* [記事]:
川藤展久



川藤展久(かわふじのぶひさ 1949年生)
 [瀬戸内シージャック事件犯人]


 岡山県で6人兄弟の三男として生まれる。父親は船員、母親は新興宗教信者で家は留守がちだったという。中学に1年通っただけで行かなくなり、広島、福岡、東京など全国を転々と放浪していた。1967年、広島で工員となったが、20件余りの窃盗事件を起こし逮捕され、1969年春に出所してからは定職に就いていなかった。

 1970年5月10日、20歳になった川藤は、パチンコ屋などで知り合った少年2人と一緒に福岡市内で乗用車を盗み、広島方面に向けて走らせていた。しかし5月11日午前12時20分ごろ、山口県の国道2号の検問で追い越し禁止区間で追越する交通違反をし停車命令され、盗難車を運転していたことが発覚し逮捕された。3人はパトカーと盗難車に分乗して小野田警察署に連行されていたが、盗難車に乗せられていた川藤と少年Aは、隠し持っていた猟銃を警察官に突きつけ、少年Aが警察官(当時43歳)の胸を刺し、2週間の怪我を負わせた。少年Bはその場で拘束されたが、川藤と少年Aは逃走した。

 逃走した2人は車を奪い宇部市まで逃走し、そこで服装を変えた上で、2人は当時国鉄広島駅前にあった広島中央郵便局を襲撃して金銭を得て大阪に向かおうと漠然に考え、土地勘のある広島市に山陽本線で向かい、広島駅のひとつ手前の横川駅で下車したが、非常線が既に張られていたため、身を隠すために山中に入った。その日の夜は広島駅近くにある二葉山の仏舎利で野宿した。

* [提供項目]:
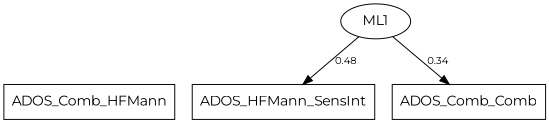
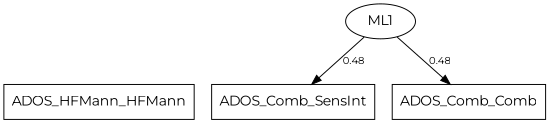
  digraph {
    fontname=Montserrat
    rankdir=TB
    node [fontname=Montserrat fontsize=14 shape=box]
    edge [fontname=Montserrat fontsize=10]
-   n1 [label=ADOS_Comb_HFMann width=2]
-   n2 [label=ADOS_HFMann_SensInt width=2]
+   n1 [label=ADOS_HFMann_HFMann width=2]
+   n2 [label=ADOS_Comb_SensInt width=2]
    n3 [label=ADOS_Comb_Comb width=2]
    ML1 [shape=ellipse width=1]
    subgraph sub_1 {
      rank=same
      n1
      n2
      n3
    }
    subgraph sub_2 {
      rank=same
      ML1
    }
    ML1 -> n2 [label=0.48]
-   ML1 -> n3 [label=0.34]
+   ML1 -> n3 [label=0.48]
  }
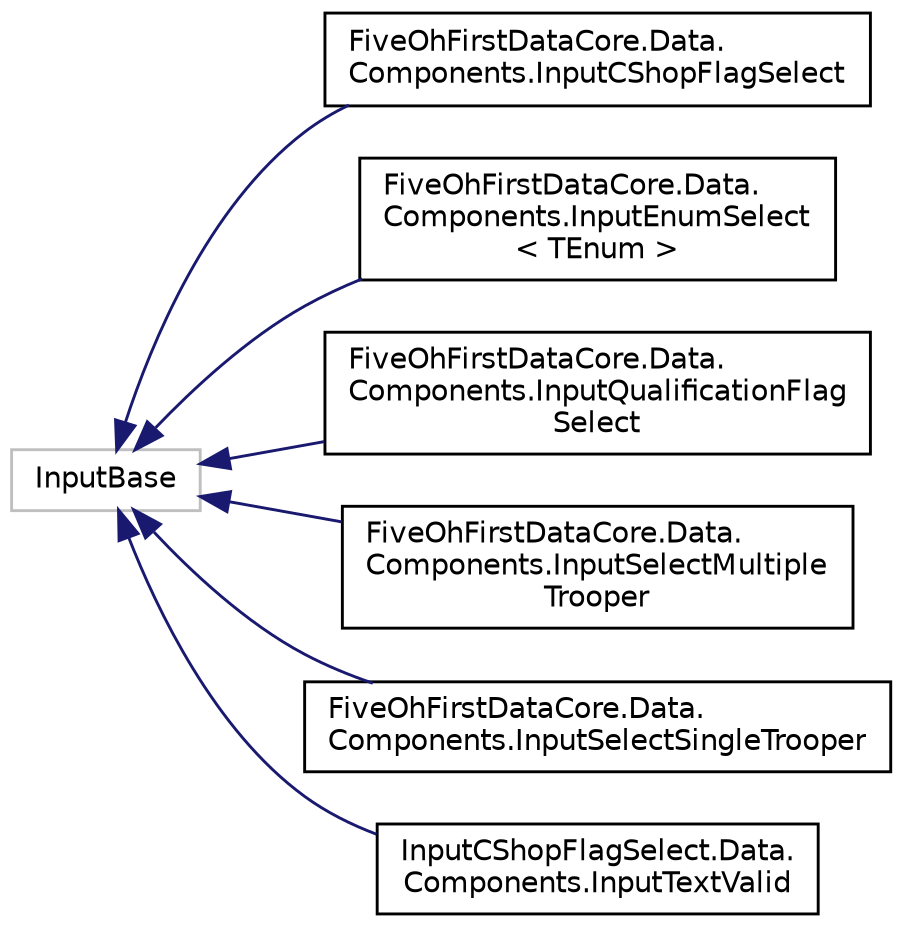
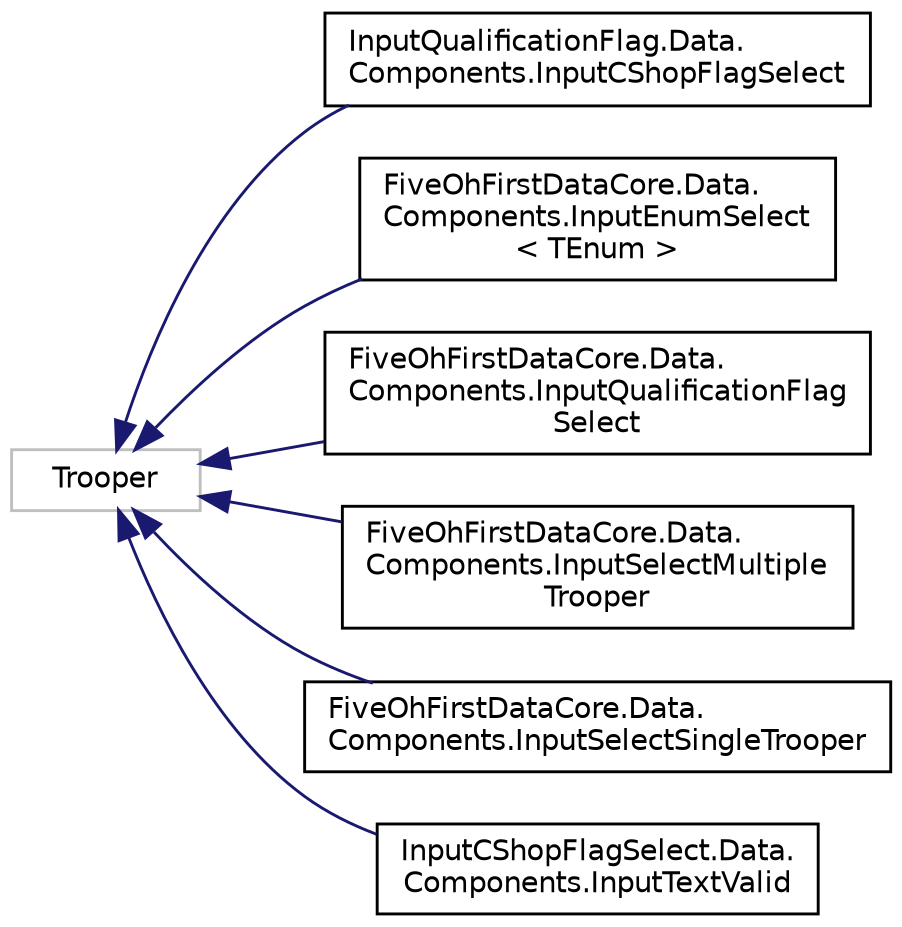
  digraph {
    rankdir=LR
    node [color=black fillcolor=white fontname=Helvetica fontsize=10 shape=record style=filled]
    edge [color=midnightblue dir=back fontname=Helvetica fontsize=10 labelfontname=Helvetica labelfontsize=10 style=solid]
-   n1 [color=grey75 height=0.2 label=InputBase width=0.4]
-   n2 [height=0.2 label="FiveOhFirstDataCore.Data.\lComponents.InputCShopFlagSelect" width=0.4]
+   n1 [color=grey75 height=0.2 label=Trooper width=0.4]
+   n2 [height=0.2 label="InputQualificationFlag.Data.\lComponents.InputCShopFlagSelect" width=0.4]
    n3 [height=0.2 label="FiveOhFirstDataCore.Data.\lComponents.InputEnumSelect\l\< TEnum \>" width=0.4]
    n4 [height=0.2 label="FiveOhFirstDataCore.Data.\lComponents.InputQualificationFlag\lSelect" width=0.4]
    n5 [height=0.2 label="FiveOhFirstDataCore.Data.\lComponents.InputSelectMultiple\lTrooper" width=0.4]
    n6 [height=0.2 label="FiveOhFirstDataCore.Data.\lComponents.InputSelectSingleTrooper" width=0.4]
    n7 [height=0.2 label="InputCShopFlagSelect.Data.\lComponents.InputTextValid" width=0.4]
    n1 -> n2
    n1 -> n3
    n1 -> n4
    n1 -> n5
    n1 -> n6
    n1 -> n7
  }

...

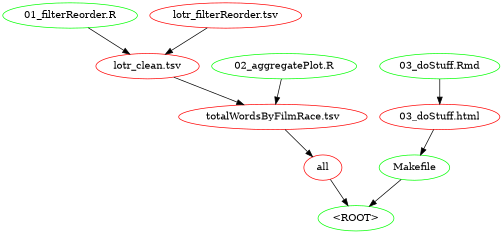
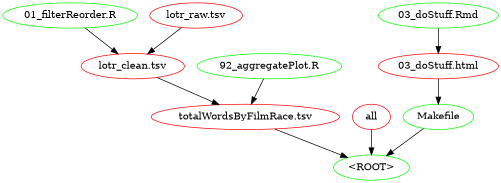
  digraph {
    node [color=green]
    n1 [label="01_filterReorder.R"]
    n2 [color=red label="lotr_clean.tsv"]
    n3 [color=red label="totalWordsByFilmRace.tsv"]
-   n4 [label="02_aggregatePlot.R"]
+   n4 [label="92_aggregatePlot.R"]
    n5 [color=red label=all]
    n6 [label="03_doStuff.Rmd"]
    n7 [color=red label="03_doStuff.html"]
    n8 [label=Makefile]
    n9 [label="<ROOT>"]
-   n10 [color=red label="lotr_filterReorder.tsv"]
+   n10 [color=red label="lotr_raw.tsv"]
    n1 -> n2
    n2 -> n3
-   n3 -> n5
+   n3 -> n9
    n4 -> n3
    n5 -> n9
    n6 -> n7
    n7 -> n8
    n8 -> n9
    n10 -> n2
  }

* [作業]:
A. 川藤展久に関する記事に出てくる西暦の年を、登場順にすべて列挙してください。
B. 川藤展久に関する記事を、二葉山の仏舎利で野宿したという最後の一文の後から書き継いでください。

* [解答]:
A. 1949年、1967年、1969年、1970年

B.
 5月12日昼ごろ、市民から山中で猟銃を持った二人組がいるとの通報を受け、警察は直ちに警官を急行させたが、現場が住宅密集地であることから捜索が困難なものになった。川藤は午後2時50分頃、国鉄芸備線の踏切にいるところをプロパンガス販売業の配達用軽トラックに便乗していた警察官(当時25歳)に発見された。鉢合わせした警察官は威嚇発砲したが動じず、軽トラックの運転手(当時39歳)を猟銃で撃ち殺すと脅迫したため、警察官は軽トラックの荷台に拳銃と実弾を投げざるを得なかった。なお、猟銃であるが薬莢が野宿の際に雨で濡れていたため発射不能であったという。川藤は軽トラックの運転手を脅迫し市中心部に向かった。なお、拳銃を奪われた警察官であるが近くに潜んでいた少年Aを発見し格闘の上で逮捕した。

 一人になった川藤は、午後4時ごろ広島県警本部と目と鼻の先にある立町の銃砲店から、店員や客を休憩室に押し込めた上でライフル銃など三丁と弾丸80発、散弾250発を強奪し、タクシーで検問を突破し宇品港(広島港)に向かった。川藤は待合室を乱射しながら桟橋に向かい、船舶への乗船を阻止しようとした警戒中の警察官に発砲し負傷させ、そして停泊していた愛媛県今治市行きの瀬戸内海汽船所属の定期旅客船「ぷりんす号」に乗り込み、船長を「どこでもいいから大きな街に行け!」と脅迫して午後5時15分に出航させた。この時「ぷりんす号」に乗り込んでいた乗員9人と乗客37人が人質となったが、ぷりんす号の乗船券を持っていたのは18人で、残りの15人は見送り客など桟橋に居合わせていて巻き添えで乗客になった。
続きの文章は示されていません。